The 'Approver' Agent: Adding a Reasoning Layer
An approver agent reads the proposed action, asks the questions a senior on-call would ask, and either approves or kicks it back. The prompt, the eval, and the cost.
The approver's role
The approver does not investigate; it does not act. Its only job is to read the proposal from another agent and decide: approve, reject, or kick back for refinement.
Senior on-call engineers do this naturally. The approver agent codifies the senior on-call's questioning pattern.

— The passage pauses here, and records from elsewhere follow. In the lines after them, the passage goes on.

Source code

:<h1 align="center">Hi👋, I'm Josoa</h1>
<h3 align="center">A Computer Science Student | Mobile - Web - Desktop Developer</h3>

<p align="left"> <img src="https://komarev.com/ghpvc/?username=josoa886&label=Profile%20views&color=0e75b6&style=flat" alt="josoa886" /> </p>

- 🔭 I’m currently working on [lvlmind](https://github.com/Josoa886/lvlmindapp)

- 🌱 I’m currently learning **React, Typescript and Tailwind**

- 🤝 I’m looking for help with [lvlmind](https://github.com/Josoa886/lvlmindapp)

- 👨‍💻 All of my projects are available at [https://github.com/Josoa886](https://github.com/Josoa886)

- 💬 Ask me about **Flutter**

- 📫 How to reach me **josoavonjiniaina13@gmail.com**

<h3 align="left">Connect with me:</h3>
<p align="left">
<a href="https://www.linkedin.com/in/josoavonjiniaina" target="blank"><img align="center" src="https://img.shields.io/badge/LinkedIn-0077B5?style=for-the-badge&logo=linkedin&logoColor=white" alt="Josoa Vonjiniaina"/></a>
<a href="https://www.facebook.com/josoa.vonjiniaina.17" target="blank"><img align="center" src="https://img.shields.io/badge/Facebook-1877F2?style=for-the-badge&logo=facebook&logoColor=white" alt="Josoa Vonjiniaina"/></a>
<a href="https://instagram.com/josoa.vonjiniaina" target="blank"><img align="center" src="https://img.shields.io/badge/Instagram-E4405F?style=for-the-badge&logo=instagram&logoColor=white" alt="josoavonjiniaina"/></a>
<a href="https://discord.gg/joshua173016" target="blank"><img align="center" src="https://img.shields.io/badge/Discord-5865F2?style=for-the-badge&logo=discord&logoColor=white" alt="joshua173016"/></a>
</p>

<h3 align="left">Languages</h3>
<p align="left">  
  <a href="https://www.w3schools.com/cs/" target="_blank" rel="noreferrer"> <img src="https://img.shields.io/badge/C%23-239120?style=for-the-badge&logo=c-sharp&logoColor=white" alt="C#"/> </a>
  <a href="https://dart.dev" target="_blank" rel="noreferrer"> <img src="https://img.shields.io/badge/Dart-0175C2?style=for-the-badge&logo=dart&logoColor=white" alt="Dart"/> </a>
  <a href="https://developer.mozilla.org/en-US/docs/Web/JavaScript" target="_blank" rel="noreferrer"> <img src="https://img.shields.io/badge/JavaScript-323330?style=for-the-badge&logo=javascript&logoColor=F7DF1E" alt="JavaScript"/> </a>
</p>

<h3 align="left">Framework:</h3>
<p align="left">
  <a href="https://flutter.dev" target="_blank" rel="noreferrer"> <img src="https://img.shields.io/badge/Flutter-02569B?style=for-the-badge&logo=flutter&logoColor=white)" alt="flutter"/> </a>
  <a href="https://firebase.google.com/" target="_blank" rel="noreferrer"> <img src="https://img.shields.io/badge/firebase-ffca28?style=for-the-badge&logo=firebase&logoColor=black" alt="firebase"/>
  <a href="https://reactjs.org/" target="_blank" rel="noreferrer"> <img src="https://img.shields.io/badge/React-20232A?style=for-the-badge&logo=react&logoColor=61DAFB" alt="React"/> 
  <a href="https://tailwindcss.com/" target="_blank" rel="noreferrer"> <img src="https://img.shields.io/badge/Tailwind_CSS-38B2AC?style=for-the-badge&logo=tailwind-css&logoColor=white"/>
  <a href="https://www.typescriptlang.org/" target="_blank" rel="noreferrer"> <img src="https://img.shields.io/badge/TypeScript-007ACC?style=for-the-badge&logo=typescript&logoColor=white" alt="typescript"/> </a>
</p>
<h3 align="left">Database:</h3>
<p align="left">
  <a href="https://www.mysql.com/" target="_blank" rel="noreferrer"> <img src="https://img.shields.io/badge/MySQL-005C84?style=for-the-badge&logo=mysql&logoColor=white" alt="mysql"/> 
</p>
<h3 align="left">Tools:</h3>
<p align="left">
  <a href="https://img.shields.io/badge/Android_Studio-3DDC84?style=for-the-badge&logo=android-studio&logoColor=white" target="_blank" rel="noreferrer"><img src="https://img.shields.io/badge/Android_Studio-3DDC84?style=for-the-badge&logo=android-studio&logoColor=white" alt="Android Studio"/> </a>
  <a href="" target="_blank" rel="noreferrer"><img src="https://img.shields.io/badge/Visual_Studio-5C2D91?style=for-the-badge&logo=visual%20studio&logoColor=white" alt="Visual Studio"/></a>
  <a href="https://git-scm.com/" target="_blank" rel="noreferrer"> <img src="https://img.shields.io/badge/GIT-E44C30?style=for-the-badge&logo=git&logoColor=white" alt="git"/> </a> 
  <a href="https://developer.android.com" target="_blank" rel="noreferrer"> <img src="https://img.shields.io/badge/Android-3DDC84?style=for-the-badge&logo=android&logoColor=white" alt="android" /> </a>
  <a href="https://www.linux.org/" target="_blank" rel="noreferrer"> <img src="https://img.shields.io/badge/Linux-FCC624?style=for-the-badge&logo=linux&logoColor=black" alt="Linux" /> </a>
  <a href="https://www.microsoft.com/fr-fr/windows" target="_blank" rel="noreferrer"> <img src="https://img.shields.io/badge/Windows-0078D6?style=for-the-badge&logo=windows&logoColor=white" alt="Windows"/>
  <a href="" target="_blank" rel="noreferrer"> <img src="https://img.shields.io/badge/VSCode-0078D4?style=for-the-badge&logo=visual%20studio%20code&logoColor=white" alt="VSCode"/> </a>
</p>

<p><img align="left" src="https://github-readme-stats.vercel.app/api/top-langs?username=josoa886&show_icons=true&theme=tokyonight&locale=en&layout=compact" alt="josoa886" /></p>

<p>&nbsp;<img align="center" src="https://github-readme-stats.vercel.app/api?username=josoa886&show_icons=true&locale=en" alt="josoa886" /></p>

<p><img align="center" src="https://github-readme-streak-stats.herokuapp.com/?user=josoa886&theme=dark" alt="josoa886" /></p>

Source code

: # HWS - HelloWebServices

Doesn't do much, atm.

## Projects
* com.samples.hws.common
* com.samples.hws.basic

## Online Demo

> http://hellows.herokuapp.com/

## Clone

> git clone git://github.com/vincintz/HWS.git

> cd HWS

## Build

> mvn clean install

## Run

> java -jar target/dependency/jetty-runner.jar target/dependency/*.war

Approver is read-only by definition. It cannot modify the proposal; it can only respond to it.
The approver's prompt
"You are reviewing a proposed action by another agent. Ask the questions a senior on-call would ask. Approve only if the proposal answers them all."
Specific questions to require: blast radius, reversibility, evidence quality, alternative considered, escalation path if it fails.
Output: approve / reject / kick-back, with a one-paragraph reason. The reason is logged; future approvers learn from past rejections.
Eval cases
Good proposal: should approve. The approver should not invent objections to a sound proposal.
Bad proposal (over-broad blast radius): should reject. The approver catches what the proposing agent missed.
Borderline proposal: should kick back. "Add the rollback plan and resubmit." The approver demands rigour without rejecting outright.
Cost is real but worth it
Each approver call is one LLM invocation: ~$0.02-0.05. Adds 1-3 seconds to the action latency.
Saves the cost of bad actions. A single bad action averted (a wrong restart, an over-broad change) easily pays for thousands of approver calls.
Justifies the cost only on actions that warrant it. Read-only or trivially-reversible actions do not need approver review.
Approver as a substitute for human review
For routine actions, the approver replaces human review. The senior on-call's time is freed for harder calls.
For irreversible or high-stakes actions, the approver is in addition to human review, not a substitute.
Track which actions get human-only review, approver-only review, both, or neither. Tune as trust grows.